Document text Block Start

# Short Story Contest (DEADLINE AUGUST 2, 2021)



## Raiden (Jul 6, 2021)

Hello everyone,

Thanks for your feedback! excited to announce the return of our Short Stories Competition. The theme is: freestyle! A few ground rules for the contest:


Members will enter into a friendly competition to submit their stories.
Please make sure your stories are a*t least 350 words*.
Entry needs to be created by you.
You cannot vote for yourself.
The entries has to be sent via PM to @Raiden and @Island until *July 26th, 2021* midnight, UCT.
General forums rules still in effect.

*Voting Process*

Submissions will be posted anonymously.
The authors will be revealed after the winner has been decided.

Document text Block End

→ Problem requirements
Revise the contest announcement, starting at the words "Thanks for your" and stopping after "be posted anonymously.", with "midnight" changed to "noon".

Entries shown Block Start

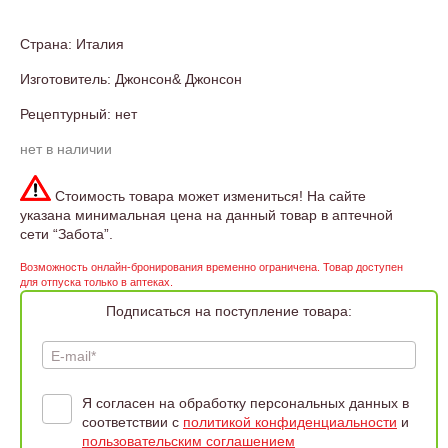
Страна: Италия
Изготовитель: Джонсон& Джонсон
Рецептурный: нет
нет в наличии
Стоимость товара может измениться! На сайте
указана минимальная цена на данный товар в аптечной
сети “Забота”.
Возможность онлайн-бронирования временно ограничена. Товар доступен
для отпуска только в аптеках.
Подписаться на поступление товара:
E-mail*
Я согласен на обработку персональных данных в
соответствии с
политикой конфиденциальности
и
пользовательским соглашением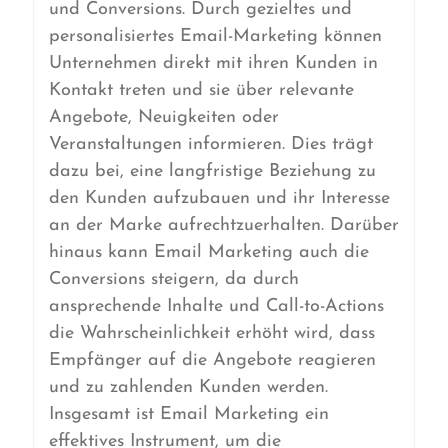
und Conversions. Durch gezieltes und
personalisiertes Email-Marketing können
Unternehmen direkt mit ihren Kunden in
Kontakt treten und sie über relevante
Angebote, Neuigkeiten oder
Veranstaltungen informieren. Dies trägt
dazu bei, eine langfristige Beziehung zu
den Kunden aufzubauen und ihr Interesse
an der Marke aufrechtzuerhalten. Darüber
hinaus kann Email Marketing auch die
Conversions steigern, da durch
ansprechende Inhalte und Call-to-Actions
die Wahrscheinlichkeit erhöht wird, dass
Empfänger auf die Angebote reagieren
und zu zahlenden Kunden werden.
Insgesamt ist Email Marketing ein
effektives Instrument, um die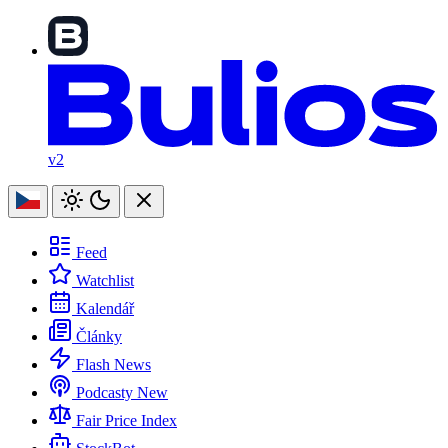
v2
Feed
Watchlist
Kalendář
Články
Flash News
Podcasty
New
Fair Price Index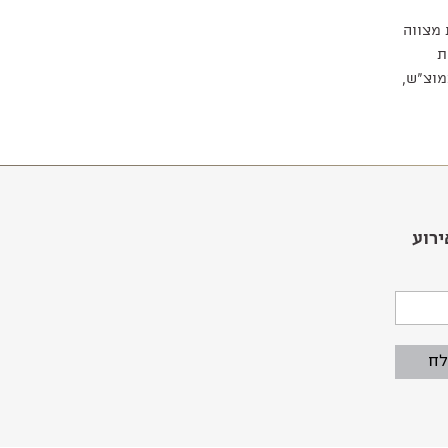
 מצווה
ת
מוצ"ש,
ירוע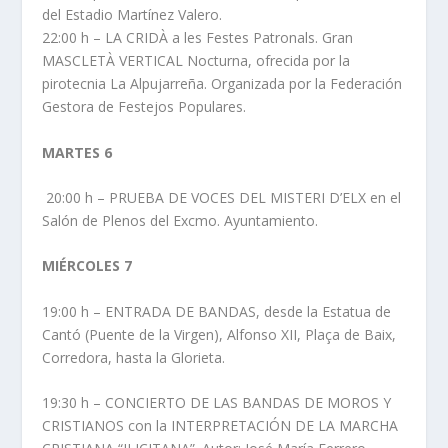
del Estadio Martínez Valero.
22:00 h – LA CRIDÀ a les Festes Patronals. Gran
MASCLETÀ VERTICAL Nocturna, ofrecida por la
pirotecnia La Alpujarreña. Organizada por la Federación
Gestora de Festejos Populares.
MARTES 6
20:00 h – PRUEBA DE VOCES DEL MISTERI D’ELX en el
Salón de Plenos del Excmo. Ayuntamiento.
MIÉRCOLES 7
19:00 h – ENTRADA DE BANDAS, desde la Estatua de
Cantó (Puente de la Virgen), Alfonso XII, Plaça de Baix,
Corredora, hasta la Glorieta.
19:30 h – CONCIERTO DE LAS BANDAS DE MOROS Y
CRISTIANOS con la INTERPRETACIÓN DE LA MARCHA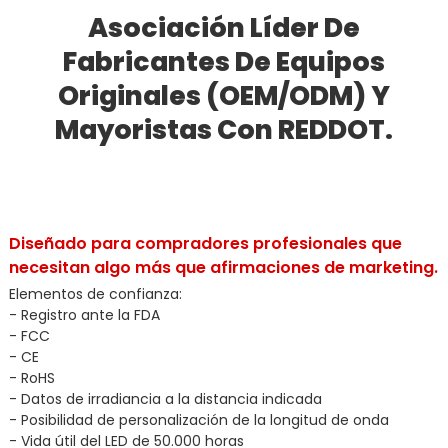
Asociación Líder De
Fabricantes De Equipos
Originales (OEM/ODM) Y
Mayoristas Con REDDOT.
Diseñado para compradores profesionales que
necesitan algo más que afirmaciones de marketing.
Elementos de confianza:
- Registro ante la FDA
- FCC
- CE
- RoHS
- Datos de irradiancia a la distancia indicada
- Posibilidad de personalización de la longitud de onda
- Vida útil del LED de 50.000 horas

Entries shown Block End

→ Result of the exercise
Thanks for your feedback! excited to announce the return of our Short Stories Competition. The theme is: freestyle! A few ground rules for the contest:


Members will enter into a friendly competition to submit their stories.
Please make sure your stories are a*t least 350 words*.
Entry needs to be created by you.
You cannot vote for yourself.
The entries has to be sent via PM to @Raiden and @Island until *July 26th, 2021* noon, UCT.
General forums rules still in effect.

*Voting Process*

Submissions will be posted anonymously.